The module pipeline now contains three classes that extend vtkPolyDataAlgorithm. It now makes use of vtkSmartPointer.

  • vtkInitClosedPath : take in poly data and set of fiducial points, create a closed path including the closest points on the mesh to the given fiducials. Searches for pre-existence of geometry information, pass-through if it already exists.
  • vtkComputeLocalGeometry : take in poly data, compute curvature, its derivatives, and related differential geometric quantities. Uses its own version of curvature computation- vtk versions are not useable because they only consider 1-neighborhood. Searches for pre-existence of geometry information, pass-through if it already exists.
  • vtkLevelSetMeshEvolver : take in poly data with a scalar array defining the current region boundaries. Update the boundaries with curve evolution and return poly data with updated scalar array.

Development is much easier now for two reasons:

1. After the reformulation of external interface, the standalone application which can be built easily in windows has virtually identical interface to the module as the Slicer CLI entry point. This allows rapid development in the standalone demo in windows to be copied directly to Slicer in linux.

2. Much improved knowledge of linux development, particularly being able to execute the various scripts for Slicer without doing getbuildtest.tcl; saves time.

The namespace:

namespace MeshContourEvolver {
// Input: mesh and indices of vertices for initialization
vtkPolyData* entry_main( vtkPolyData* inputMesh, const vector<int>& initPointVertexIndices );

// Input: mesh and 3D points for initialization. This is what you get
// when inputting 'fiducials' in Slicer GUI. The 3D points
// are not on the mesh, you need to first find closest points on the mesh.
vtkPolyData* entry_main( vtkPolyData* inputMesh, const vector< vector<float> >& initPoints3D );

// Input: mesh only. No initialization of points; either continue
// evolution of existing curve or only pre-compute geometry!
vtkPolyData* entry_main( vtkPolyData* inputMesh );
}

The pipeline code; e.g. external interface. Functionality is encapsulated in the vtkPolyDataAlgorithm subclasses.
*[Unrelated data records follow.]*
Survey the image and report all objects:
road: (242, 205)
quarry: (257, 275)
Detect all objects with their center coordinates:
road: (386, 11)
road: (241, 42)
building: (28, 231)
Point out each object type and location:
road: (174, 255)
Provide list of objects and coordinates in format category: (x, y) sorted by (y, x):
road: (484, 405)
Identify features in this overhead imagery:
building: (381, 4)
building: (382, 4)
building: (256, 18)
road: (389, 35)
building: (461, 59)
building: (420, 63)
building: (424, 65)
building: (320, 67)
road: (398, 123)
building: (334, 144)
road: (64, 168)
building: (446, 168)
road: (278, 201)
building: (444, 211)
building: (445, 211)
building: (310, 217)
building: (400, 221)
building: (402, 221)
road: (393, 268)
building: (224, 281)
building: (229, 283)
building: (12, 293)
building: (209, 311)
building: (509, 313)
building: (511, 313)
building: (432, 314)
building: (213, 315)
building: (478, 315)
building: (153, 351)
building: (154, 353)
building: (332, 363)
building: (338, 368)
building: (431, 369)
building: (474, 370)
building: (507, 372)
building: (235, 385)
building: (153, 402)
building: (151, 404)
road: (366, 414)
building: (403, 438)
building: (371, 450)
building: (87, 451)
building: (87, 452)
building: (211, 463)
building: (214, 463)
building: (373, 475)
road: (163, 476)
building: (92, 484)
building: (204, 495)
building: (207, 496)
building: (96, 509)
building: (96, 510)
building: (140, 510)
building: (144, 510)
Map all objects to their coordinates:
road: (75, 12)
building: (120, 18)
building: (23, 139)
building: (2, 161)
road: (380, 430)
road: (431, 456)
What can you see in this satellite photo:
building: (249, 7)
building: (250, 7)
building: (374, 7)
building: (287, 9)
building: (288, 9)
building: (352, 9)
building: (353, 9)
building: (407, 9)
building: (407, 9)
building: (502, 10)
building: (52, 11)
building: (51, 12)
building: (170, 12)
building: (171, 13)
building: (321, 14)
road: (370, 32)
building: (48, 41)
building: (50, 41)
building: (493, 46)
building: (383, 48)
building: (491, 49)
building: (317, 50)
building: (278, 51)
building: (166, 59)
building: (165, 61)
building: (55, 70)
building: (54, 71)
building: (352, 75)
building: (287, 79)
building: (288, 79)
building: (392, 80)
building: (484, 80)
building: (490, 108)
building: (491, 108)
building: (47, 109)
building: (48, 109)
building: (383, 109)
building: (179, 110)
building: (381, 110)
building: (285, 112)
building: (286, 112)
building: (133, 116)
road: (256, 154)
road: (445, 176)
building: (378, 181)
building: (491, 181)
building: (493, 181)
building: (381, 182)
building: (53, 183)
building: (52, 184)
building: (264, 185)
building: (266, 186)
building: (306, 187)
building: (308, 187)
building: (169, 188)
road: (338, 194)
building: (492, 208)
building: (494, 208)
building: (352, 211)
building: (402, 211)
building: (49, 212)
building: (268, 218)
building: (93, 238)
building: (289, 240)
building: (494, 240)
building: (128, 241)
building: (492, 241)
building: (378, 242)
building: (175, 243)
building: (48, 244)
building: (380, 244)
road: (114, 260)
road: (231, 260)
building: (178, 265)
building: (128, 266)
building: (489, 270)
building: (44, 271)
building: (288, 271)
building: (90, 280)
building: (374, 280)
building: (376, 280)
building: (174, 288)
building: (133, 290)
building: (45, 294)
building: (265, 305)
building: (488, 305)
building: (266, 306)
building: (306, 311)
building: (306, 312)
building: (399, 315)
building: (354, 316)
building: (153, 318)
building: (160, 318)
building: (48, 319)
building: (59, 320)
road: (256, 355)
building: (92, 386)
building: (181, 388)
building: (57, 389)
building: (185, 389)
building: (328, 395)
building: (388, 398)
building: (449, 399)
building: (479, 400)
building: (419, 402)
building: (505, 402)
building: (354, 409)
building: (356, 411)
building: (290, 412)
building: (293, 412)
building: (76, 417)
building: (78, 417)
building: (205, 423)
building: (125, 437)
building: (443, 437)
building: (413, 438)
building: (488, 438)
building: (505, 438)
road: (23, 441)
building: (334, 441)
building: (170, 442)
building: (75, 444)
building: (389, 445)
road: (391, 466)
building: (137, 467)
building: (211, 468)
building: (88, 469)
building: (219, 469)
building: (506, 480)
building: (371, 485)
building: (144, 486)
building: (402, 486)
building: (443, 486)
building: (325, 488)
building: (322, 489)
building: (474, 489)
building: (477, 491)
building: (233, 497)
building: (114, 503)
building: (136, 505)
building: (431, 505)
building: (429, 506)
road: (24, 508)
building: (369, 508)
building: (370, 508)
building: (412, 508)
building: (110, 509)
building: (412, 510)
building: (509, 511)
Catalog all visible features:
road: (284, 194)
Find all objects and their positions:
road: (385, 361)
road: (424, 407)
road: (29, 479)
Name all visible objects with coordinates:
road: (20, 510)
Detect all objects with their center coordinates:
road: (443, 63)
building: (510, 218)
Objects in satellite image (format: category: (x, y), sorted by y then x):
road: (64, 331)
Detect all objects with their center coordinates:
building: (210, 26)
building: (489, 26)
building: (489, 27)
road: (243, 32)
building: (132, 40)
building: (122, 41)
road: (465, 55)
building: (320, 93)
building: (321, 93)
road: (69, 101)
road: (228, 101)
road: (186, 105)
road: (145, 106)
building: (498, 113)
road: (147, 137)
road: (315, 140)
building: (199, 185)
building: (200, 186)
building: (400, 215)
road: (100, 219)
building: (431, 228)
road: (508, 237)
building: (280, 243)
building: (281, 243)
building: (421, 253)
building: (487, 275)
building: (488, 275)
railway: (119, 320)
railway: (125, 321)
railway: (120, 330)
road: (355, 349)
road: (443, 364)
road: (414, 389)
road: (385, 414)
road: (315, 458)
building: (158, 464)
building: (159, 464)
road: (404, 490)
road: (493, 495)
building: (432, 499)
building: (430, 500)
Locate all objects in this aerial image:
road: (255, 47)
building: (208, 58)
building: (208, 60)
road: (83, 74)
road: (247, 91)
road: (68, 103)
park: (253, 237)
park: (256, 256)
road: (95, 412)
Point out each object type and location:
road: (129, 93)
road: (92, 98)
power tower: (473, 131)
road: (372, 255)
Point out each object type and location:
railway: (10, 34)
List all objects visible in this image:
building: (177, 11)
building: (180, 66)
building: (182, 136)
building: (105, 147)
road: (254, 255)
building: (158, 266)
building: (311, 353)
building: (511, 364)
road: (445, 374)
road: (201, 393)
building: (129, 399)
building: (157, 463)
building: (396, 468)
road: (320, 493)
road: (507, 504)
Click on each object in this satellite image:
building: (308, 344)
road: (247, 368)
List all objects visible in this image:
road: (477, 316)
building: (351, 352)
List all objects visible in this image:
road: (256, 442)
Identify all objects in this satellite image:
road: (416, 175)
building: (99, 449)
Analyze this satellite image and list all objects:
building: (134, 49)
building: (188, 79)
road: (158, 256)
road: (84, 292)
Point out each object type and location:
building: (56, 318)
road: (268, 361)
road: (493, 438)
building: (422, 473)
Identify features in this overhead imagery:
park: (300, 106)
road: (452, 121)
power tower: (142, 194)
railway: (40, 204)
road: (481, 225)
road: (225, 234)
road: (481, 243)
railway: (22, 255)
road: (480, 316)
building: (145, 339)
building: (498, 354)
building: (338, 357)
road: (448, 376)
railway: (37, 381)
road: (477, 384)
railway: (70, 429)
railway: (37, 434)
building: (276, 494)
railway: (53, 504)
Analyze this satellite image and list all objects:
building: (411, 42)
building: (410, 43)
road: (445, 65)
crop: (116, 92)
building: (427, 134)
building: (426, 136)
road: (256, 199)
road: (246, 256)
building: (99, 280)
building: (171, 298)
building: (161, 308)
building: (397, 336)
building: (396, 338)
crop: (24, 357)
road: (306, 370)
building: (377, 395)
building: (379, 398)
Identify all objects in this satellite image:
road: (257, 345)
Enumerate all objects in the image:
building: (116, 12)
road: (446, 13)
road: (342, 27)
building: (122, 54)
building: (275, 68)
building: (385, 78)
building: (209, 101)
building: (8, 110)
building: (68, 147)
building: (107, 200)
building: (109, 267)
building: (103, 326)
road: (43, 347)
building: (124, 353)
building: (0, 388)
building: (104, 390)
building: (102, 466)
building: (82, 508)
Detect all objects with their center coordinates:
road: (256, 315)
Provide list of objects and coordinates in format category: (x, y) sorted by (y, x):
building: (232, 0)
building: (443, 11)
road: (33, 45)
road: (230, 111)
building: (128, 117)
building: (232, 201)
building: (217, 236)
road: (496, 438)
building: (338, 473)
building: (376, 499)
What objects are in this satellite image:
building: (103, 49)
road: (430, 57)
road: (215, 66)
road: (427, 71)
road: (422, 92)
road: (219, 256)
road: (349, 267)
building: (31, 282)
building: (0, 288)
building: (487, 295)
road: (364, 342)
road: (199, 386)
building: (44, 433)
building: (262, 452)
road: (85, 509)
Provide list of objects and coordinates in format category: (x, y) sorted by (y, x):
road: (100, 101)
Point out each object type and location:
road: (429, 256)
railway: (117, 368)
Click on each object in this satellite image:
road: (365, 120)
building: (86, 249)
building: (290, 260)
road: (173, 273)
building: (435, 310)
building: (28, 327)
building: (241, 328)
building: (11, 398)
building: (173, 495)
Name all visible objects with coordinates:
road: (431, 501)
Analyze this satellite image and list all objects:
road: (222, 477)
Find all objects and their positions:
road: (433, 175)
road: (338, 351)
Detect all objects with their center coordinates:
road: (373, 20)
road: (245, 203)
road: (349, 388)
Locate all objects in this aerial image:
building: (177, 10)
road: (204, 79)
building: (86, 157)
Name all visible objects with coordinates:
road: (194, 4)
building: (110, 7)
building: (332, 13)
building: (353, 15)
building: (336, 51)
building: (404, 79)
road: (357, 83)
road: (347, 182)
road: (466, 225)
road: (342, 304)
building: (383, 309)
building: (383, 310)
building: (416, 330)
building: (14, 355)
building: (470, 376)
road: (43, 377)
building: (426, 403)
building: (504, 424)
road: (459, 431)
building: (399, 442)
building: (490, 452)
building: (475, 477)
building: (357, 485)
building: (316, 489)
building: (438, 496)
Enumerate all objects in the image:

// Input: mesh and indices of vertices for initialization
vtkPolyData* MeshContourEvolver::entry_main( vtkPolyData* inputMesh, const vector<int>& initPointVertexIndices )
{
	// instantiate output mesh
	vtkPolyData* outputMesh = vtkPolyData::New();

	// algorithm #1: initialization of path
	vtkSmartPointer<vtkInitClosedPath> initPath = vtkSmartPointer<vtkInitClosedPath>::New();
	initPath->SetInput( inputMesh );
    
	// algorithm #2: computing the geometry (if the input data 
	// does NOT already have a scalar data set containing it)
	vtkSmartPointer<vtkComputeLocalGeometry> computeGeometry = vtkSmartPointer<vtkComputeLocalGeometry>::New();
	computeGeometry->SetInputConnection( initPath->GetOutputPort() );
    
	// algorithm #3: run curve evolution and update the scalar dataset for display
	vtkSmartPointer<vtkLevelSetMeshEvolver> evolver = vtkSmartPointer<vtkLevelSetMeshEvolver>::New();
	evolver->SetInputConnection( computeGeometry->GetOutputPort() );
    evolver->Update();

	// register and return the result of the pipeline of algorithms
	vtkSmartPointer<vtkPolyData> result = evolver->GetOutput();
	outputMesh->DeepCopy( result );

	return outputMesh;
}

References

P.A. Karasev, J.G. Malcolm, M. Niethammer, R. Kikinis, A. Tannenbaum. User-Driven 3D Mesh Region Targeting. SPIE Medical Imaging 2010.